● **TASK A**: Reproduce the part of the entries below that opens with the line containing "class: Insecta" and closes with the end of the entries, including both ends.

● **SOURCE EXCERPT**:
════
What to the American Negro in the Twenty-First Century Is Juneteenth

June 19, 2019 Off By Michael
Photo by Clarke Sanders on Unsplash

What to the American Negro in the twenty-first century is Juneteenth?

I posit this question because of the many social media references for Juneteenth. The apparent reference is to June 19, 1865, as the day slavery ended for enslaved Africans in the United States of America.

Nothing could be further from the truth. To accept this date as the exact day freedom came is to denigrate the courage exemplified by the brave sons of Africa who fought to gain their freedom during the War between the States.

My people let’s be clear, the enslavement of Africans officially ended on April 9, 1865, when Lee Surrendered at Appomattox, nearly two months before Texans announced to the Africans enslaved in that state that enslaved people in Texas, like people in other places in the Union, was free.

Juneteenth is not the day of liberation for Black people. It is a day like no other day that represents the hoax of freedom the government pulled over the eyes of those held in bondage.

On April 9, 1865 authorities in Texas knew Lee’s surrender ended the war, and any claim southern States had on the lives of Black people held captive within their borders was lost with the Union’s victory. But Texas officials ignored the reality that the South had lost the war with the North, and pretended before their human captives, that nothing had changed that altered the relationship between the prisoners and the captors.

On June 19, 1865, a contingent of Union soldiers arrived in Texas and forced the hand of local authorities to release those enslaved within the state. This announcement was the first time that Blacks in Texas learned they were free. White people who enslaved them had known for two months that Blacks were free to leave the fields and negotiate a fair wage for an honest day’s labor.

Juneteenth, therefore, celebrates the day Blacks in Texas learned the war was over, and they were no longer subject to a master. A grand celebration erupted in the fields, in the barns, and Massa’s house. This celebration continues to this very day throughout the country where Black Texans have migrated.

After bringing the Juneteenth celebration to other Black communities in the country, Black people started participating in the Juneteenth celebrations of their Texan neighbors. Juneteenth is a unique celebration for Black Texans, as it should be, given the deception of white Texans in 1865.

In other parts of the country, Black people gained their freedom beginning on January 1, 1863, in any territory controlled by the Union Army. Eighteenth-century Africans living in America understood the language in the Emancipation Proclamation much better than their 21st-century progenies.

Black men understood that according to Lincoln’s law, freedom was wherever the Union Army was. When Union troops came into an area, Black men followed them, so closely, that Dr. W. E. B. Du Bois documents General William Sherman’s plead for them to stop following him because there were too many to feed.

Sherman soon realized that he could use Black soldiers to surround the cities he liberated to prevent Confederate fighters from re-entering the city and engaging his men in guerilla warfare.

Black troops surrounded Atlanta, Jonesboro, and in Macon, Georgia Black soldiers wearing Confederate uniforms, with a Union belt buckle, secured the city from the Rebels. When Black forces surrounded the courthouse at Appomattox, it brought Robert E. Lee to his knees. This information is the truth, contrary to what the whitewashed American textbook says.
════
● **TASK DATA**:
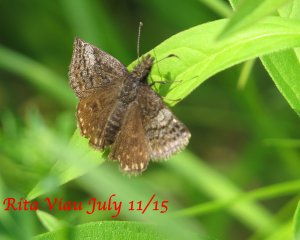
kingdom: Animalia
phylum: Arthropoda
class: Insecta
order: Lepidoptera
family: Hesperiidae
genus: Erynnis
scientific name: Erynnis icelus
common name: Dreamy Duskywing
════
● **TASK B**: According to the essay on Juneteenth, on what date did Lee surrender at Appomattox?

● **COMPLETE OUTPUT A**:
class: Insecta
order: Lepidoptera
family: Hesperiidae
genus: Erynnis
scientific name: Erynnis icelus
common name: Dreamy Duskywing

● **COMPLETE OUTPUT B**: April 9, 1865